**TASK ITEM**
Set down all of the records below exactly, please, omitting the images.

○ ○ ○

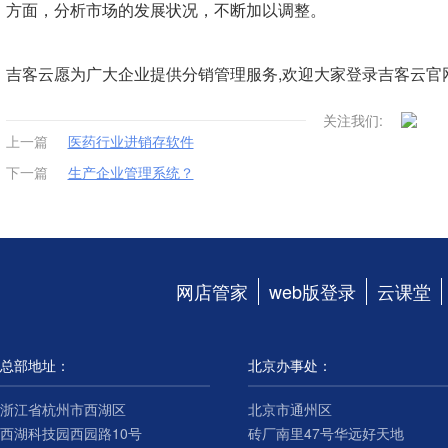
方面，分析市场的发展状况，不断加以调整。
吉客云愿为广大企业提供分销管理服务,欢迎大家登录吉客云官
关注我们:
上一篇
医药行业进销存软件
下一篇
生产企业管理系统？
网店管家
web版登录
云课堂
总部地址：
北京办事处：
浙江省杭州市西湖区
北京市通州区
西湖科技园西园路10号
砖厂南里47号华远好天地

○ ○ ○

**EXERCISE SOLUTION**
方面，分析市场的发展状况，不断加以调整。
吉客云愿为广大企业提供分销管理服务,欢迎大家登录吉客云官
关注我们:
上一篇
医药行业进销存软件
下一篇
生产企业管理系统？
网店管家
web版登录
云课堂
总部地址：
北京办事处：
浙江省杭州市西湖区
北京市通州区
西湖科技园西园路10号
砖厂南里47号华远好天地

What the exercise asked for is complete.